In this tutorial, we will learn how to visualize binomial distribution in R. Binomial Distribution is one of the useful discrete probability distributions that comes handy in modelling problems in a number of scenarios.
The classic example of binomial distribution is tossing a coin n times and counting the number of heads (successes) for a coin that is fair or biased. Binomial distribution can help us in computing/estimating the probability of having k successes. And visualizing binomial distribution and understanding the shape of the distribution is useful.
library(tidyverse) theme_set(theme_bw(16))
In R, we can readily compute probability mass function using dbinom() function. We need to specify the number of trials (size), probability of success (p). In the coin toss experiment where tossing a coin 10 times with a fair coin, size= 10 and p = 0.5. And we can compute the probability of getting 5 successes as shown below. We can see that we have about 25% probability of getting 5 successes when tossing a fair coin 10 times.
dbinom(5, size=10, prob=0.5) ## [1] 0.2460938
The probability is negligent if we are interested in 10 successes out 10 tosses.
dbinom(10, size=10, prob=0.5) ## [1] 0.0009765625
Visualizing Binomial Distribution as a line plot
One of the ways to visualize binomial distribution is to make a line plot of probability for successes. Let us compute the the probabilities using dbinom() function for all possible successes in tossing a fair coin 10 times.
# number of trials n = 10 # probability of success in a trial p = 0.5 binom_prob_df1 <- tibble(n_success = 1:n) %>% mutate(prob = dbinom(n_success, size=n, prob=p))
And this how our probabilities look like.

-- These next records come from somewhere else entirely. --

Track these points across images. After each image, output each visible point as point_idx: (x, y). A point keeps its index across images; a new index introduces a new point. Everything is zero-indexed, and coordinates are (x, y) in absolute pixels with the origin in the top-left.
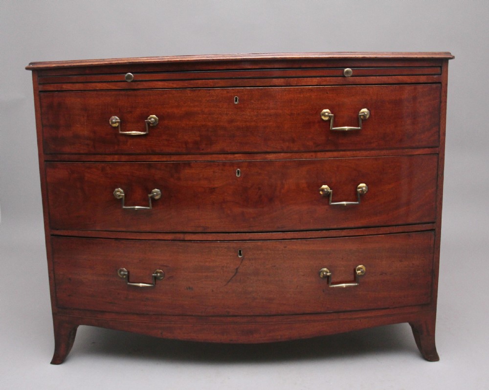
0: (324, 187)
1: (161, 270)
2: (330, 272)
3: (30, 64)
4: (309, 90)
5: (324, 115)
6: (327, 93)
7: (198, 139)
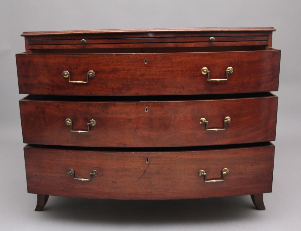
0: (203, 119)
1: (96, 171)
2: (206, 173)
3: (24, 33)
4: (194, 55)
5: (203, 71)
6: (206, 57)
7: (121, 86)
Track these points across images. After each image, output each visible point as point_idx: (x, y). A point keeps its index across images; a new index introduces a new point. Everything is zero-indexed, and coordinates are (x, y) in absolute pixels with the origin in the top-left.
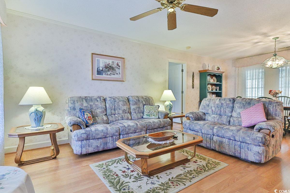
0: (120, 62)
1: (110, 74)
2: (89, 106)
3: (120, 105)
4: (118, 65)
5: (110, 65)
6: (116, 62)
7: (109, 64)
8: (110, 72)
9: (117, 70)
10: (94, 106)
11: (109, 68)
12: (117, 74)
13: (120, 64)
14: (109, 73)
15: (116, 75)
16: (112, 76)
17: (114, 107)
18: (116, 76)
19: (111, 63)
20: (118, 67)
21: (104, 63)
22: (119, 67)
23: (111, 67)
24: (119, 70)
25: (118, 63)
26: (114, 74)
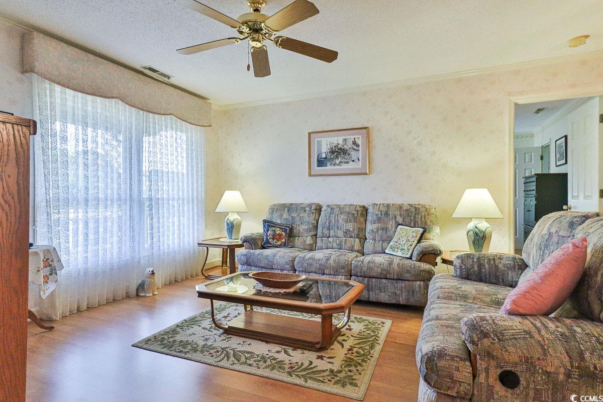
0: (360, 136)
1: (340, 162)
2: (290, 219)
3: (340, 220)
4: (354, 143)
5: (339, 146)
6: (351, 138)
7: (338, 144)
8: (340, 159)
9: (353, 153)
10: (297, 219)
11: (337, 151)
12: (353, 161)
13: (359, 142)
14: (337, 161)
15: (351, 163)
16: (344, 166)
17: (329, 223)
18: (351, 166)
19: (341, 142)
20: (355, 147)
21: (329, 144)
22: (358, 146)
23: (340, 149)
24: (357, 152)
25: (356, 139)
26: (347, 163)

binom_prob_df1 ## # A tibble: 10 × 2 ## n_success prob ## <int> <dbl> ## 1 1 0.00977 ## 2 2 0.0439 ## 3 3 0.117 ## 4 4 0.205 ## 5 5 0.246 ## 6 6 0.205 ## 7 7 0.117 ## 8 8 0.0439 ## 9 9 0.00977 ## 10 10 0.000977
Here we visualize these binomial probabilities as line plot using ggplot’s geom_line() function with number of successes on x-axis and the probability on y-axis.
binom_prob_df1 %>% ggplot(aes(x=n_success, y=prob))+ geom_line()+ geom_point(size=2)+ scale_x_continuous(breaks=1:n)+ scale_y_continuous(breaks = scales::pretty_breaks(n = 5))+ labs(x= "Number of Successes", y= "Probability", title=paste0("Binomial Distribution: n=",n,", p =",p))
Quickly we can see that, when we toss a fair coin 10 times getting 5 successes is most likely with a probabiliy of about 0.25.
Visualizing Binomial Distribution as a bar plot
Another way to visualize the binomial distribution is to use barplot with number of successes on x-axis and probability on y-axis. Visualizing binomial distribution as a barplot is more common. And here we use geom_col() function to make the bar plot.
binom_prob_df1 %>% ggplot(aes(x=n_success,y=prob))+ geom_col(width=0.25)+ scale_x_continuous(breaks=1:n)+ scale_y_continuous( breaks = scales::pretty_breaks(n = 5))+ labs(x= "Number of Successes", y= "Probability", title=paste0("Binomial Distribution: n=",n,", p =",p)) ggsave("binomial_probability_distribution_barplot_n10_p5.png")
When the coin is fair, i.e. the probability of success is 50%, we can see that the binomial distribution is symmetric.
Binomial Distribution: A biased coin example
Let us quickly consider a scenario, where our coin is not a fair coin, i.e with p =0.7 biased to have more heads than tails.
# probability of head/success p <- 0.7 # binomial distribution with dbinom() binom_prob_df3 <- tibble(n_success=1:n) %>% mutate(prob=dbinom(n_success,n,p)) # barplot visualize binom_prob_df3 %>% ggplot(aes(x=n_success,y=prob))+ geom_col(width=0.25)+ scale_x_continuous(breaks=1:n)+ scale_y_continuous(breaks = scales::pretty_breaks(n = 5))+ labs(x= "Number of Successes", y= "Probability", title=paste0("Binomial Distribution: n=",n,", p =",p)) ggsave("binomial_probability_distribution_barplot_n10_p7p.png")
Since the coin is biased towards heads and when we consider getting heads as successes, Now the binomial distribution is skewed. And also getting 7 heads/successes is the most likely outcome compared to the other outcomes.